* **EXERCISE**: Exactly and only the lines below from the one containing "pinky dip: (255, 416)" down to the one containing "ring mcp: (800, 300)" are wanted, both included; please exclude every picture.

++++++

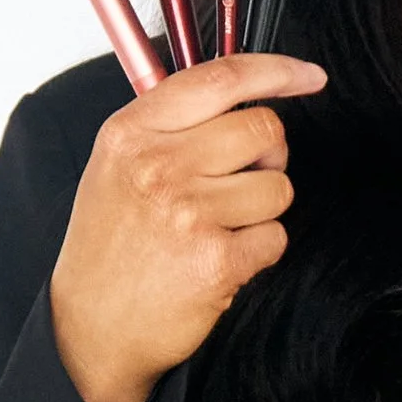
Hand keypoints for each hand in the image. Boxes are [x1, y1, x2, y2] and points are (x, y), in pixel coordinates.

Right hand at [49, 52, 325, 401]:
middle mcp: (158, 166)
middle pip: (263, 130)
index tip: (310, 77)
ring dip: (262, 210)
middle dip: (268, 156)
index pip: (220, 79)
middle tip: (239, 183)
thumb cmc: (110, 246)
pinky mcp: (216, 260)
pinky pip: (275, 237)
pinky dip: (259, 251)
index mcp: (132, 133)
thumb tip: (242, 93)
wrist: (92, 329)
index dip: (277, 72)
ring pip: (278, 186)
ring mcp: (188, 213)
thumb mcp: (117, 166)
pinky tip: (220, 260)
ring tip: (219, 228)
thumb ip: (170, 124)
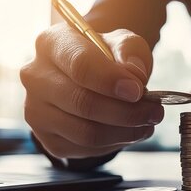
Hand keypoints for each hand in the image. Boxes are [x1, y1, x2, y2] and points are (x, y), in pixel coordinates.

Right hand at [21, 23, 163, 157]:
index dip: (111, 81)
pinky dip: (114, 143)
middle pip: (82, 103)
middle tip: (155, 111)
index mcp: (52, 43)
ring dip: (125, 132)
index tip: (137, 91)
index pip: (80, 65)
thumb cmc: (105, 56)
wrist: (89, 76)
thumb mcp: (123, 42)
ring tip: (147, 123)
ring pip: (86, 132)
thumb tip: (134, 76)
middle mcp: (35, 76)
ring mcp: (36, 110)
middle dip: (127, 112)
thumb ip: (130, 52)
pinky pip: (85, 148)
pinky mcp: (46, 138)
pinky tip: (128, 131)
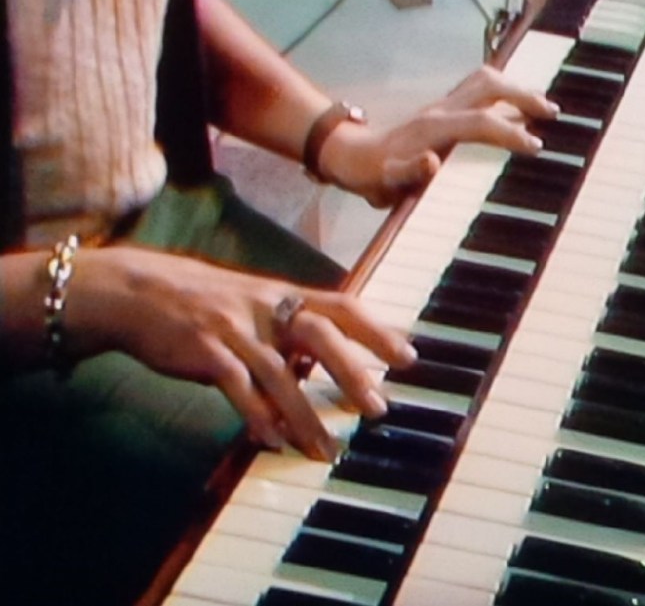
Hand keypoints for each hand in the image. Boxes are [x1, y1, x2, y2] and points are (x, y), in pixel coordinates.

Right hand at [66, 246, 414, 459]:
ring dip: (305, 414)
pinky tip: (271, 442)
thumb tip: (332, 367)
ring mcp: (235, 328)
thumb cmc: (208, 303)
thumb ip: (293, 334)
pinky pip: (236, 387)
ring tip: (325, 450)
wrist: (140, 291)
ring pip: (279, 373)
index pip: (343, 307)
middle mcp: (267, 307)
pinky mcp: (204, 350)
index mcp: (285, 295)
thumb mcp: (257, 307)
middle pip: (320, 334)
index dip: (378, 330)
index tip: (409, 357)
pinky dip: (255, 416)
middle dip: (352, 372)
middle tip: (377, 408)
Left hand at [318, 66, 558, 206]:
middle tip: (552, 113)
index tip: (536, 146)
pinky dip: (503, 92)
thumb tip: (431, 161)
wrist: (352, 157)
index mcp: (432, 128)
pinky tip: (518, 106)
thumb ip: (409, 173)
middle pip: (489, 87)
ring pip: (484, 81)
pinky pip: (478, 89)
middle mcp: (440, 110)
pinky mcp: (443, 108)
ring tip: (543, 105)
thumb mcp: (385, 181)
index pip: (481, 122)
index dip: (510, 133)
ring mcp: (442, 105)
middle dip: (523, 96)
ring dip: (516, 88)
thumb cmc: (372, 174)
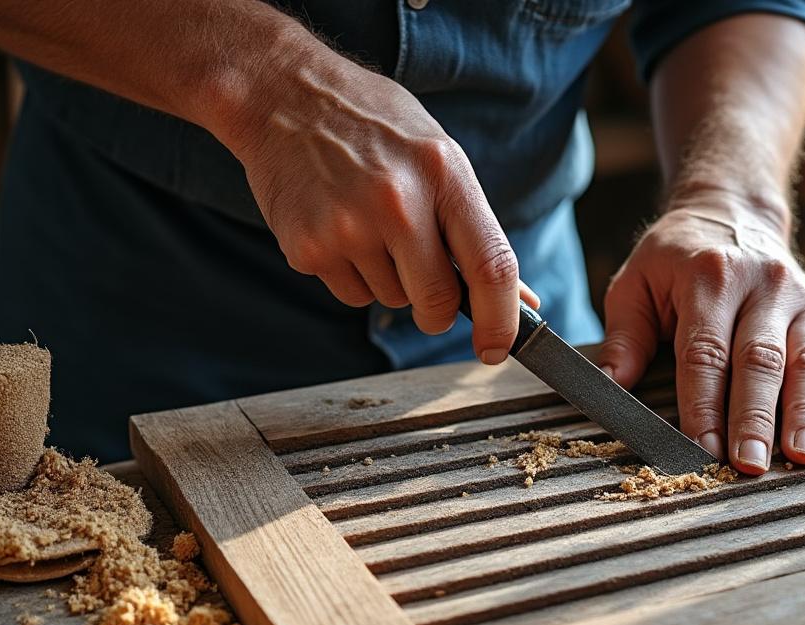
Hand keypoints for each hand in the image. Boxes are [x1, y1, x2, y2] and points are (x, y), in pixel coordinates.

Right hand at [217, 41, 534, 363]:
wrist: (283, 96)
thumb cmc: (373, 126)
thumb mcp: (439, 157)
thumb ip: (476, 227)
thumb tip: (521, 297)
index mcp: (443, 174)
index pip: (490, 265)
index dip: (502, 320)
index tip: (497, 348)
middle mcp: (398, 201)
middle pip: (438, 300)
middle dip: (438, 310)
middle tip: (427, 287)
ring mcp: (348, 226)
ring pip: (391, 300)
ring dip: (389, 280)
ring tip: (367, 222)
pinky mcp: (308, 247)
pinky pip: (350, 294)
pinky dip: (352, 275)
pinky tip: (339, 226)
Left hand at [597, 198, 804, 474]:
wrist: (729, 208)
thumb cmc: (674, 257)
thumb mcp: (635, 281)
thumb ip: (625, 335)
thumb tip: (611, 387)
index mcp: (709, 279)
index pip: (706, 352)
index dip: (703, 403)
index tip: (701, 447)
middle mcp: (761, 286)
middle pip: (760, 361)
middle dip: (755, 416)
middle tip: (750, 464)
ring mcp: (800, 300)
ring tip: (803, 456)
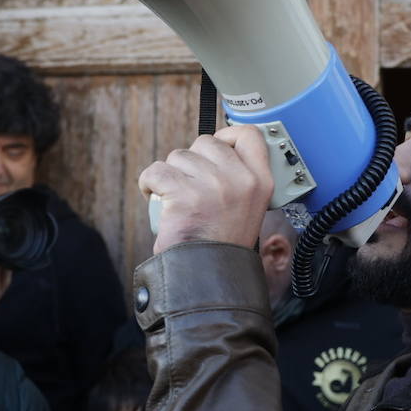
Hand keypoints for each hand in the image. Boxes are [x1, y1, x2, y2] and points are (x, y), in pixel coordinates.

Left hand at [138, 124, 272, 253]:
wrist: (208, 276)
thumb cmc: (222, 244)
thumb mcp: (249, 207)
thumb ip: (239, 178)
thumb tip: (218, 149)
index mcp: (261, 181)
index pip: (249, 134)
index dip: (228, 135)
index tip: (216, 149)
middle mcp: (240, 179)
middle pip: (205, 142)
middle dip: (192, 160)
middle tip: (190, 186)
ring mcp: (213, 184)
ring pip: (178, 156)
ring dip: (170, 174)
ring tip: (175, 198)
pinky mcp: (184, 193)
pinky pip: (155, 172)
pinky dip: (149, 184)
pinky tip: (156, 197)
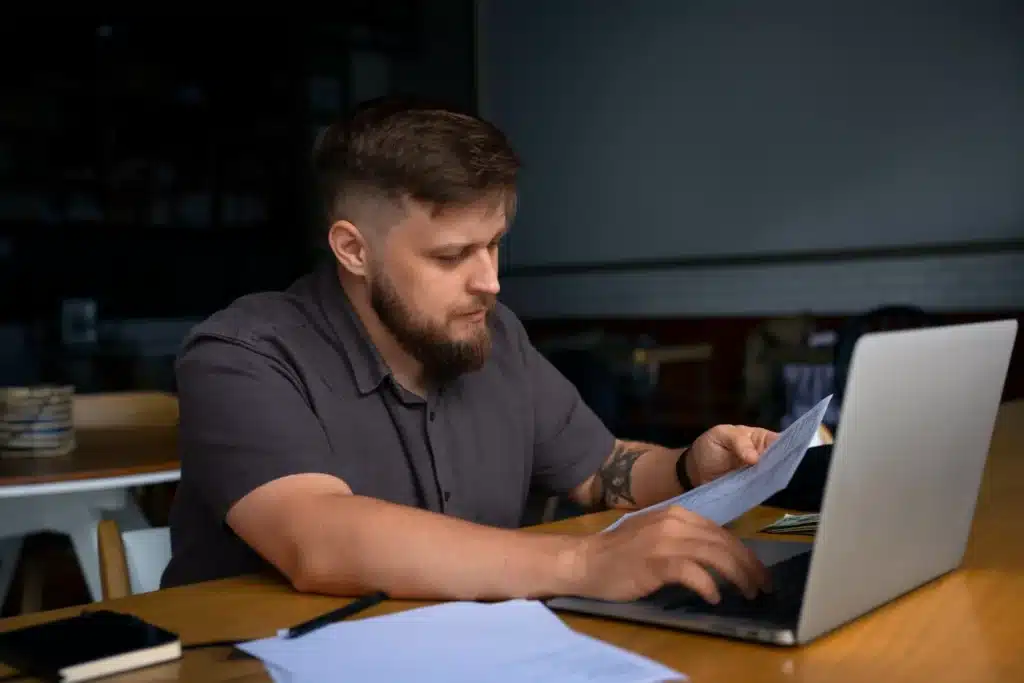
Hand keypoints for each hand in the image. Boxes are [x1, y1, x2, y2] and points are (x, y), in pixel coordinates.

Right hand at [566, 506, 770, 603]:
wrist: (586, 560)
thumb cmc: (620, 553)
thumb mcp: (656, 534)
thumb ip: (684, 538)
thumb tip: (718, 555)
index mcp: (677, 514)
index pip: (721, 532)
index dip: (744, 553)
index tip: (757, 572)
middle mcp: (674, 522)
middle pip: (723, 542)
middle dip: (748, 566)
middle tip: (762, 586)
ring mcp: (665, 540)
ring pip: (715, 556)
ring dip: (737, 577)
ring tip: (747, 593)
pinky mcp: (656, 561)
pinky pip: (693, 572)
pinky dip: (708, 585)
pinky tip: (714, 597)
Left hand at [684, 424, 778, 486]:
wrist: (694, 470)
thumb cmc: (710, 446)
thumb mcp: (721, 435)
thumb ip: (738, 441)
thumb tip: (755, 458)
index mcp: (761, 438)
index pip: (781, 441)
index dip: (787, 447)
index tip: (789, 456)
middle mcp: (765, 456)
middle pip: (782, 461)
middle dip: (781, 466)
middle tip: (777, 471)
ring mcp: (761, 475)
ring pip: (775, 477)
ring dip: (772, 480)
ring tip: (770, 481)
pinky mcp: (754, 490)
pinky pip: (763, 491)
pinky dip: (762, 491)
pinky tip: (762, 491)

++++++

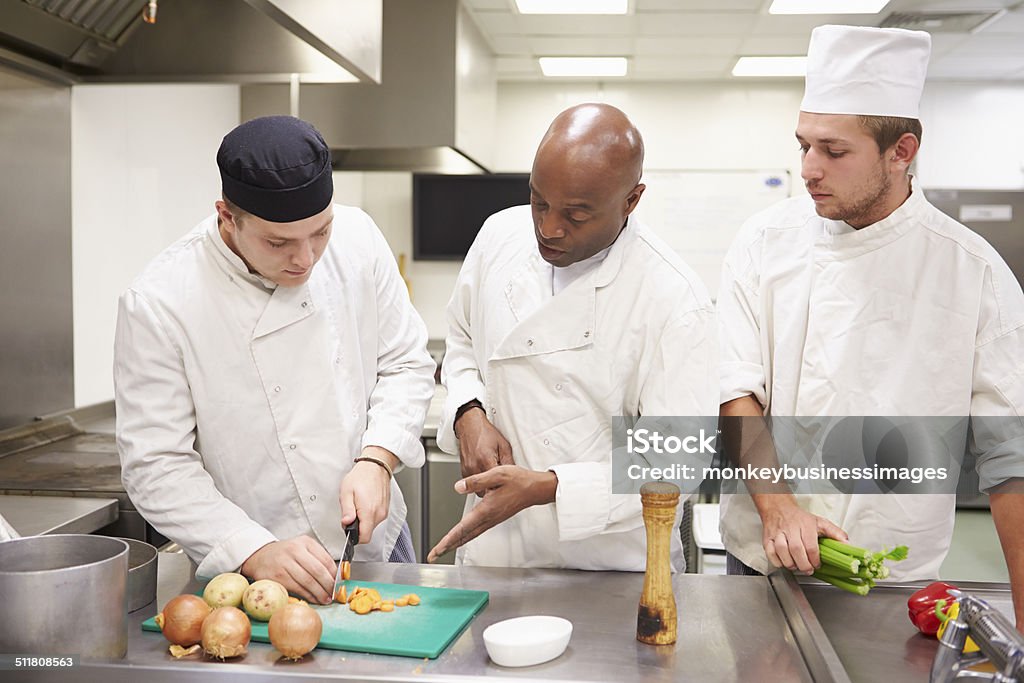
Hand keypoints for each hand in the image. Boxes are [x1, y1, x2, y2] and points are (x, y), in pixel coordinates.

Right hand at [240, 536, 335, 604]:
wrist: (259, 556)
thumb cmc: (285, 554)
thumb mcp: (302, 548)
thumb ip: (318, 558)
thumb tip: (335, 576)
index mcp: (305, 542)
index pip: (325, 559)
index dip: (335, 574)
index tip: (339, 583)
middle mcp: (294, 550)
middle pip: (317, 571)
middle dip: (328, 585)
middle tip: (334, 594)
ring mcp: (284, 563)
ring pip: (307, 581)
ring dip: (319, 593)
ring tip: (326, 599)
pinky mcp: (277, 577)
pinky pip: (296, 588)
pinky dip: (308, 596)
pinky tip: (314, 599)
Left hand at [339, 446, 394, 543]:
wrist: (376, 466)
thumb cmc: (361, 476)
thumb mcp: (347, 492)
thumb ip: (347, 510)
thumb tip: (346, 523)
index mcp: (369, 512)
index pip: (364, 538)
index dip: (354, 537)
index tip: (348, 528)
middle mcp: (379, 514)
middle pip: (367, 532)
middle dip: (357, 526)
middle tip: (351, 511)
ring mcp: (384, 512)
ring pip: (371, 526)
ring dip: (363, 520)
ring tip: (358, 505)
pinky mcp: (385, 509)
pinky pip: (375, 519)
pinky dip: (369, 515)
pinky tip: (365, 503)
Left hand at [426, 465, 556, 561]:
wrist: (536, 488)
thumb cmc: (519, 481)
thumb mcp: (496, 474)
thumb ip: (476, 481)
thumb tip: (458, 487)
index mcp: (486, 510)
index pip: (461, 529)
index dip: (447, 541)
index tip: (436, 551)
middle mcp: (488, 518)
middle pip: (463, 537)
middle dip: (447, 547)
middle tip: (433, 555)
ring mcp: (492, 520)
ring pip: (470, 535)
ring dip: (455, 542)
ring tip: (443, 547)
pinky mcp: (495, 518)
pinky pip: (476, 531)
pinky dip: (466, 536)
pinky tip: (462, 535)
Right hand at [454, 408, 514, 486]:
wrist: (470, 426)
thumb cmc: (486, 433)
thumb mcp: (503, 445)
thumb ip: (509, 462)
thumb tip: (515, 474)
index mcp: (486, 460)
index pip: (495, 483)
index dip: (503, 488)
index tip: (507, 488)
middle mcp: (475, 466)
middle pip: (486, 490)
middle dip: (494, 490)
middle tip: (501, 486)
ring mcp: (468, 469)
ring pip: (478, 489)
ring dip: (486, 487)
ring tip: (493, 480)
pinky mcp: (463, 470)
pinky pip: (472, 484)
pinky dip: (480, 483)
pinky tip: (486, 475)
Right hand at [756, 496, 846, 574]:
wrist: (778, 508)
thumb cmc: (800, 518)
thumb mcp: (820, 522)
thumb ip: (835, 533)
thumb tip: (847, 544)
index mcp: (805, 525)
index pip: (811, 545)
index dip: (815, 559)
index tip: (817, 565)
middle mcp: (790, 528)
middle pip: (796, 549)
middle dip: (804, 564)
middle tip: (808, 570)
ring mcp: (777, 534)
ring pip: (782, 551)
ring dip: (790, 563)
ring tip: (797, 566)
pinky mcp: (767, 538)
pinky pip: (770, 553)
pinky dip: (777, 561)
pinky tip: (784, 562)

++++++

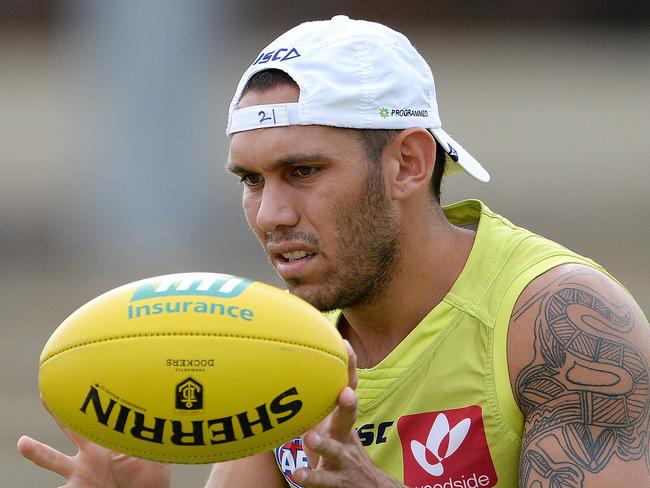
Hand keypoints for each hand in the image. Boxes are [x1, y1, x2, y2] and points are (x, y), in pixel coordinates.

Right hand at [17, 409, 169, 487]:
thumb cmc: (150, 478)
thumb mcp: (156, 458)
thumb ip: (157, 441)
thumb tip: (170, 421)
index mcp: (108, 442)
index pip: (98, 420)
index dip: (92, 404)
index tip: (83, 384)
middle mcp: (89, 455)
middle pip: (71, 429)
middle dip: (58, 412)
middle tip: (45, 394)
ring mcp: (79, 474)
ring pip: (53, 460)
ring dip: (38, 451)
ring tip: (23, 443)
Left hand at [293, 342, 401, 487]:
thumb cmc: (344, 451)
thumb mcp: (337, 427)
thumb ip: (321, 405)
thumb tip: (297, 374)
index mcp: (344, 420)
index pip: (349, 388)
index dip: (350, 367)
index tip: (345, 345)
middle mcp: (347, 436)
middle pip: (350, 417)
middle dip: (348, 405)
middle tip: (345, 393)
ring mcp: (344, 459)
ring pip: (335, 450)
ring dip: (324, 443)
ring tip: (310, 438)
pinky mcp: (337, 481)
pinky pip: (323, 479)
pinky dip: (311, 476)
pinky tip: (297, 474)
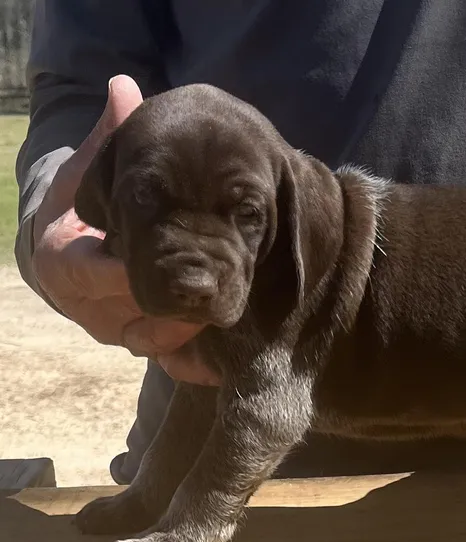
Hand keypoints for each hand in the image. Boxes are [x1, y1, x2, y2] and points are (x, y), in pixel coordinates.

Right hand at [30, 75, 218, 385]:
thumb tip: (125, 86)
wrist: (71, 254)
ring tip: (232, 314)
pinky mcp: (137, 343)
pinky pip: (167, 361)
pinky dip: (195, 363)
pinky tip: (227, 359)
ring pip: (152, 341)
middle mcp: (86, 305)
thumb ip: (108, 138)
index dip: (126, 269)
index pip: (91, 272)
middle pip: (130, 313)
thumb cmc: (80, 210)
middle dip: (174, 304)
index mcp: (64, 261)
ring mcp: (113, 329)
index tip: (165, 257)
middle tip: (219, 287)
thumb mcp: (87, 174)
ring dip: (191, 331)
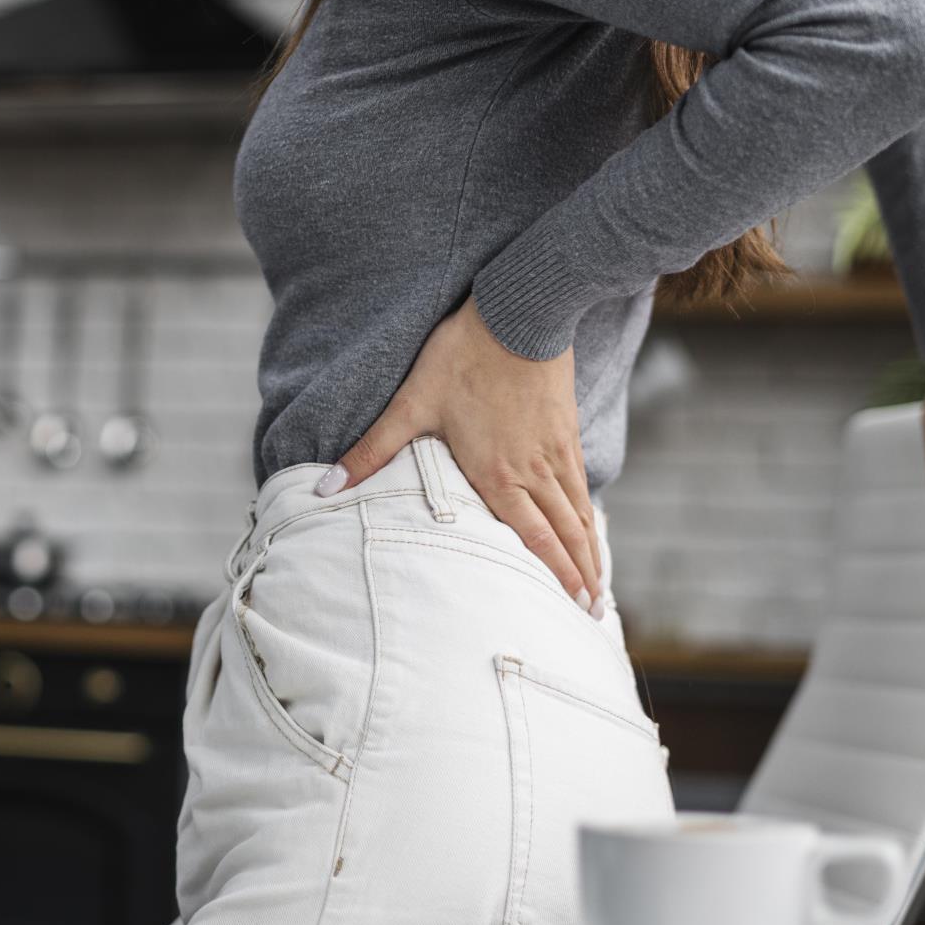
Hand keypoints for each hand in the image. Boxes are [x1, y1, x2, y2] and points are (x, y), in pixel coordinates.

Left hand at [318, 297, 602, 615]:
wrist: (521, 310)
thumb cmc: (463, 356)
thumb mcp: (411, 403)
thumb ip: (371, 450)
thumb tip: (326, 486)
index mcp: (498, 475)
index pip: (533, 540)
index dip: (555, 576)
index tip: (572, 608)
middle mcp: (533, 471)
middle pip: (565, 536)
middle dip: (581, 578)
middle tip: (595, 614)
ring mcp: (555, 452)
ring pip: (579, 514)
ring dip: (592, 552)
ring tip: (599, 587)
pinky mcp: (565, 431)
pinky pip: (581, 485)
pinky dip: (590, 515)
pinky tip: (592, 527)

++++++

* **ANSWER AREA**:
pinky dip: (255, 416)
middle dip: (352, 372)
middle tip: (377, 408)
Left hand at [318, 66, 558, 206]:
middle tip: (552, 113)
index tip: (536, 146)
pinky dip: (503, 92)
thumb tip: (431, 161)
wrist: (352, 157)
index mcp: (432, 128)
pinky tip: (518, 106)
thumb ip: (409, 173)
middle pip: (489, 87)
ring pip: (484, 81)
pinky pip: (478, 89)
middle mcp: (440, 110)
pinky mcp: (443, 108)
ring tip: (543, 105)
thumb mcp: (385, 181)
index pip: (481, 122)
index dip: (510, 133)
ring mcp: (442, 105)
middle dip: (523, 96)
ring dip: (516, 88)
thumb cmc: (372, 174)
Hand keypoints for each hand in the image. Boxes are [x1, y1, x2, y2] and points are (x, y), in pixel coordinates.

Right hand at [217, 41, 534, 363]:
wrist: (283, 96)
thumb cmc: (373, 126)
thumb mcp: (439, 157)
thumb ip: (476, 227)
thumb tip: (521, 297)
index mcp: (443, 174)
index pip: (490, 265)
index dip: (502, 320)
index tip: (497, 348)
middle mcp: (398, 201)
middle pip: (438, 300)
middle dip: (438, 310)
middle tip: (427, 287)
ring mcp: (348, 226)
ring pip: (391, 300)
ring dip: (389, 280)
ring tip: (367, 222)
pinky mcp: (308, 247)
pinky pip: (350, 294)
pinky dip: (352, 275)
pinky tip: (339, 226)
Left hand at [597, 198, 804, 474]:
wrist: (729, 208)
thumb cmc: (674, 257)
thumb mcp: (635, 281)
thumb ip: (625, 335)
thumb tip: (611, 387)
index mcp: (709, 279)
index pip: (706, 352)
index dip: (703, 403)
index tip: (701, 447)
middle mcp: (761, 286)
middle pip: (760, 361)
middle dip: (755, 416)
middle tip: (750, 464)
ring mcp: (800, 300)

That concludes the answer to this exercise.